_ACTIVITY_: Place every line of text from the entries below into a Markdown table with the columns Row and Line, numbering the rows and skipping blank lines. Leave the pictures out.

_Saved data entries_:
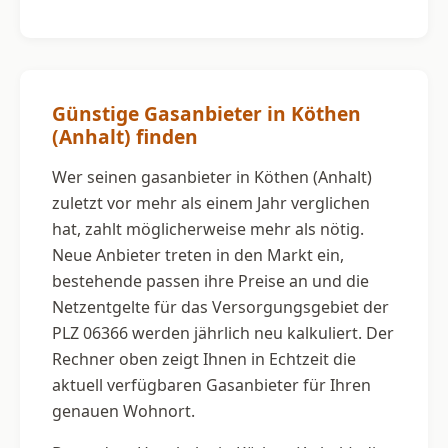
Günstige Gasanbieter in Köthen
(Anhalt) finden
Wer seinen gasanbieter in Köthen (Anhalt)
zuletzt vor mehr als einem Jahr verglichen
hat, zahlt möglicherweise mehr als nötig.
Neue Anbieter treten in den Markt ein,
bestehende passen ihre Preise an und die
Netzentgelte für das Versorgungsgebiet der
PLZ 06366 werden jährlich neu kalkuliert. Der
Rechner oben zeigt Ihnen in Echtzeit die
aktuell verfügbaren Gasanbieter für Ihren
genauen Wohnort.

_ANSWER TO THIS PROBLEM_:
| Row | Line |
|---|---|
| 1 | Günstige Gasanbieter in Köthen |
| 2 | (Anhalt) finden |
| 3 | Wer seinen gasanbieter in Köthen (Anhalt) |
| 4 | zuletzt vor mehr als einem Jahr verglichen |
| 5 | hat, zahlt möglicherweise mehr als nötig. |
| 6 | Neue Anbieter treten in den Markt ein, |
| 7 | bestehende passen ihre Preise an und die |
| 8 | Netzentgelte für das Versorgungsgebiet der |
| 9 | PLZ 06366 werden jährlich neu kalkuliert. Der |
| 10 | Rechner oben zeigt Ihnen in Echtzeit die |
| 11 | aktuell verfügbaren Gasanbieter für Ihren |
| 12 | genauen Wohnort. |